The article studies the role of the Turkestan Branch of the Russian Geographical Society in organizing the research of the hydrology and geology of the Turkestan Territory in the context of the colonial policy of the Russian Empire in the Central Asian region at the turn of the 19th–20th centuries. The Turkestan Branch of the Russian Geographical Society considered the organization of permanent hydrometric observation of the Aral Sea and the Central Asian rivers – the Amu Darya and Syr Darya as the most important direction of its activity. Organized and systematic study of the water areas in the Turkestan Territory should have contributed to erecting the irrigation and road structures, construction of canals and aryks (ditches), development of agriculture and farming that served the economic interests of the Russian government in the Turkestan Territory.

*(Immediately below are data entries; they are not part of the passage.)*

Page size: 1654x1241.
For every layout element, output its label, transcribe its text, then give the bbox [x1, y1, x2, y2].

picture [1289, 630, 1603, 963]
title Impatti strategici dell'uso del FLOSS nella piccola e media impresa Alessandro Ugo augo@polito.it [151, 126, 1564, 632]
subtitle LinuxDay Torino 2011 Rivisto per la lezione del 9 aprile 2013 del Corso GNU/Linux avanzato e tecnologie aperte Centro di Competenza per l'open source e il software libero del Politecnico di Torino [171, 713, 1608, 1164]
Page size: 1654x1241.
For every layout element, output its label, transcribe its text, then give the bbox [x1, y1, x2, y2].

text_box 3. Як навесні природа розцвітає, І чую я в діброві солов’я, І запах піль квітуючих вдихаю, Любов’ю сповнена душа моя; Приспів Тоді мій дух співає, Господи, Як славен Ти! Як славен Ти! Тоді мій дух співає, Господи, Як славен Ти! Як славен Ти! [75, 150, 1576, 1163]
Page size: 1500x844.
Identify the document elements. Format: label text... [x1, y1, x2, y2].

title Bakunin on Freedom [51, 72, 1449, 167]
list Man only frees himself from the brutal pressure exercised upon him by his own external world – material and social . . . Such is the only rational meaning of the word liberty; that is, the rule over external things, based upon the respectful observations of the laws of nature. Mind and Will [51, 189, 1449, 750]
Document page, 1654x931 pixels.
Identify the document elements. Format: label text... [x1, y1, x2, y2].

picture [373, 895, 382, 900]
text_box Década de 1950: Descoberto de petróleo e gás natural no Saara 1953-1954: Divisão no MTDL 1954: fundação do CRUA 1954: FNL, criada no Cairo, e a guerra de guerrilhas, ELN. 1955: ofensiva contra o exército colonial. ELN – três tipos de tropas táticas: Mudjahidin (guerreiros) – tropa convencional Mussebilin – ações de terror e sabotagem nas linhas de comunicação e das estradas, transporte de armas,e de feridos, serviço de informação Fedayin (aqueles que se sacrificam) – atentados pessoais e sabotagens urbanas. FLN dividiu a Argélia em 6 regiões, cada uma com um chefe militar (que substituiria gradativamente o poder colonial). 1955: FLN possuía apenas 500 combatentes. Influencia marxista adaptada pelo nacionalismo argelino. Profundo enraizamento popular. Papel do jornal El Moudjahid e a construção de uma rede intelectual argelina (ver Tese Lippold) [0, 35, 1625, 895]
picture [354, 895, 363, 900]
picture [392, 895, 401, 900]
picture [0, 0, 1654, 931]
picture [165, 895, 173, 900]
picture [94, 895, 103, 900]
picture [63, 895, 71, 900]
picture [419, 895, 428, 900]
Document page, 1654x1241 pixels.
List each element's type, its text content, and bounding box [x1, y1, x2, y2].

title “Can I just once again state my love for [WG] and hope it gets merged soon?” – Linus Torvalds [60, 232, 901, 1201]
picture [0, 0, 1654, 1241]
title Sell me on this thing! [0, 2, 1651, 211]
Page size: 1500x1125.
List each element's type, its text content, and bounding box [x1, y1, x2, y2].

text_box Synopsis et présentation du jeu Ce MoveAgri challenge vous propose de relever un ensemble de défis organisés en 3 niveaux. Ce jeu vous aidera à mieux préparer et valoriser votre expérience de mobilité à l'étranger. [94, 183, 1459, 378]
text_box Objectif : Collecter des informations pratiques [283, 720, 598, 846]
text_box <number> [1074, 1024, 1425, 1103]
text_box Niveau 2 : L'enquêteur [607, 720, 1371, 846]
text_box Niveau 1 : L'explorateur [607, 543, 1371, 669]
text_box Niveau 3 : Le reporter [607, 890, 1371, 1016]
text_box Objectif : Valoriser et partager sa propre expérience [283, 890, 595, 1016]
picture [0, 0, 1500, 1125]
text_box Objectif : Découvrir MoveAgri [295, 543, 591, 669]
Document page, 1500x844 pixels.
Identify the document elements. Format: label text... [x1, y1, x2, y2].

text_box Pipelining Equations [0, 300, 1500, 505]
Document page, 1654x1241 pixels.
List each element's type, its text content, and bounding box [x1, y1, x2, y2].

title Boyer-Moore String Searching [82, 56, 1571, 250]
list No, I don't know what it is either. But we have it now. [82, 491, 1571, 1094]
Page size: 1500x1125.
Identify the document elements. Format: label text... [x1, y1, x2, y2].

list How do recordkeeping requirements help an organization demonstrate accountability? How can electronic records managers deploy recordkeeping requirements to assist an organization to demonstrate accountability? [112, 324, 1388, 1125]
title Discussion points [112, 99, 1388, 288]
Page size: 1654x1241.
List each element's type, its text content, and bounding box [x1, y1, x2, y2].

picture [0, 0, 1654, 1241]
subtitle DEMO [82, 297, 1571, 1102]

In addition to the study of water and land use in Turkestan Territory, the article also analyses the issue of the development of the Hungry Steppe. A separate direction of scientific activity of the Turkestan Branch of the Russian Geographical Society was a series of expeditions aimed at studying biological properties of soil, locust control and mono-cultivation of cotton crops in Turkestan Territory. The author concludes that the systematic study of water and land resources of the Turkestan Territory was of practical importance in the development of Central Asia. The Russian government implemented long-term projects on erecting irrigation systems and a canal in the Hungry Steppe, and partially solved the issues of land use in the Turkestan Territory.